Luna arqueó una ceja.
—¿Entonces fue un accidente?
El gato asintió.
—Sí. Nuestra pequeña aprendiz aprendió el hechizo de “Alegra tu día”, pero todavía no controla la cantidad. En lugar de una nubecita… pues… ¡ha inundado Risalinda!
Rober no sabía si reír o preocuparse.
—La gente no puede dejar de reír, profesor. El cartero se cayó de la bicicleta de tanta risa.
—Y la panadera no ha podido amasar ni un pan, ¡todo se le cae de las manos! —añadió Luna.
El Profesor Bigotón cerró su libro.
—Creo que es hora de arreglar esto.
El hechizo de limpieza risueña
El gato subió a un pequeño podio, movió su cola como si fuera una pluma y murmuró palabras mágicas:
—“Risus finitus… calma y brilla… ¡que el exceso se destile y se vacila!”

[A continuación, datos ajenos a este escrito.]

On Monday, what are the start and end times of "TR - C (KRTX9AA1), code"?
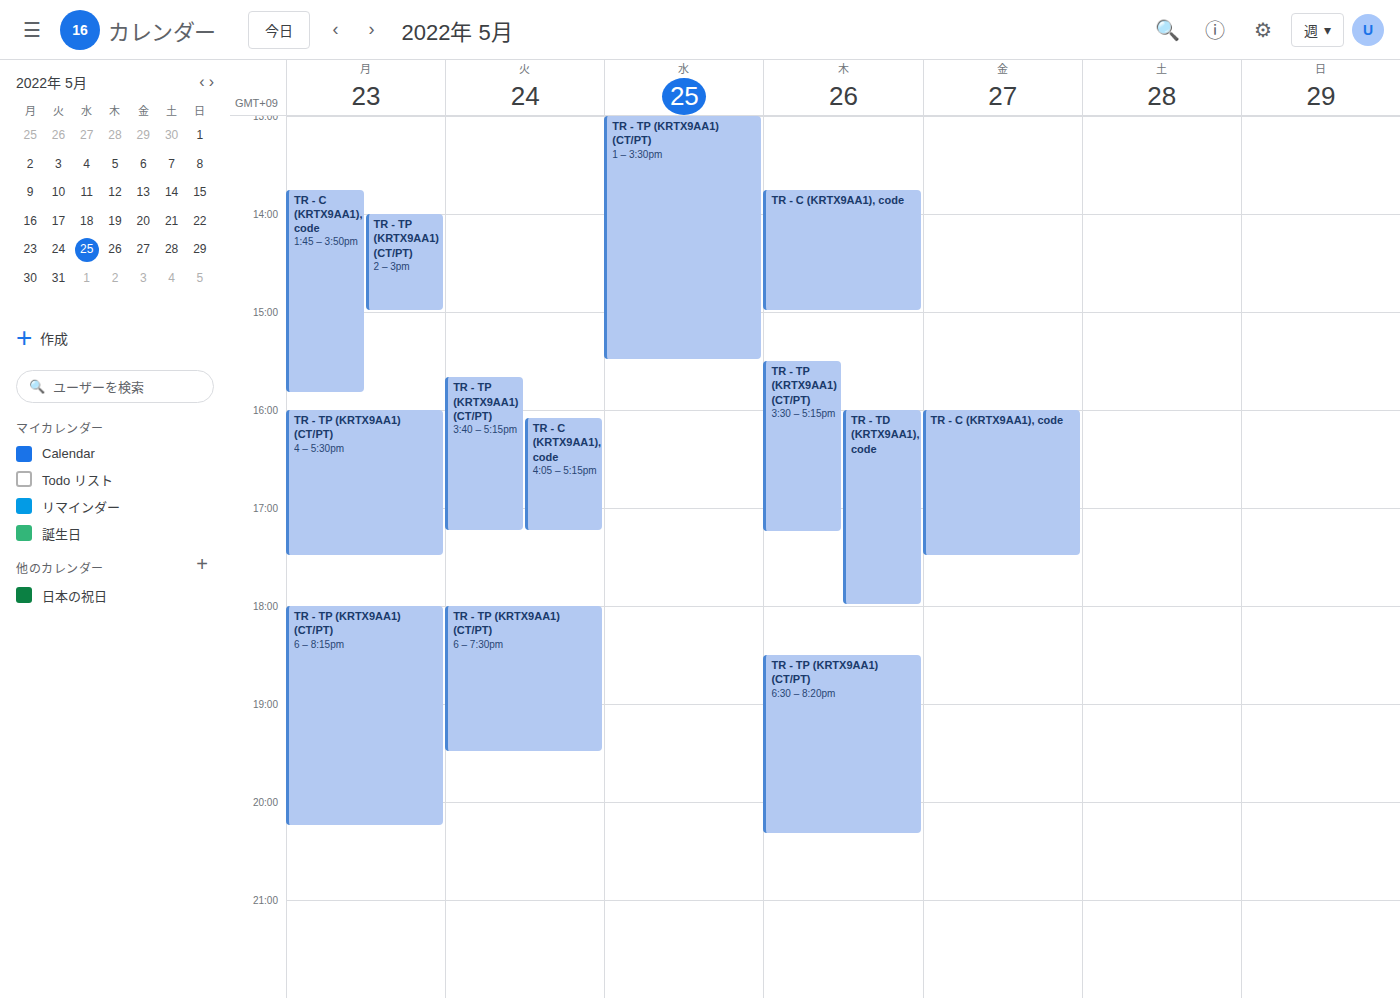
1:45 PM to 3:50 PM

Una brisa suave recorrió el bosque y luego el pueblo entero. El polvito se reunió en pequeñas nubes brillantes que flotaron hacia la cabaña.
Rober y Luna miraron maravillados.
—¡Lo está absorbiendo!
—Miaaauu… así es —dijo el gato con una reverencia—. Pero gracias a ustedes, jóvenes detectives, descubrimos el problema a tiempo.
La ardilla se acercó a Rober y Luna, les dio una bellota brillante y emitió un pequeño chip de disculpa.
—Te perdonamos —dijo Luna— pero ¡promete practicar con menos emoción!
La ardilla asintió emocionada.
El profesor Bigotón acompañó a los niños a la salida.
—Recuerden —dijo—: la magia puede ser maravillosa… pero siempre debe usarse con responsabilidad.
Rober y Luna regresaron al pueblo… todavía con alguna que otra risita que se escapaba sin permiso.
—Creo que este es el misterio más divertido que resolveremos —dijo Rober.
—Por ahora… —respondió Luna guiñándole un ojo.
Y colorín colorado, así todos comprendieron que la alegría compartida es hermosa, pero es importante usar nuestras habilidades —mágicas o no— con responsabilidad, pensando siempre en el bienestar nuestro y, por su puesto, en de los demás.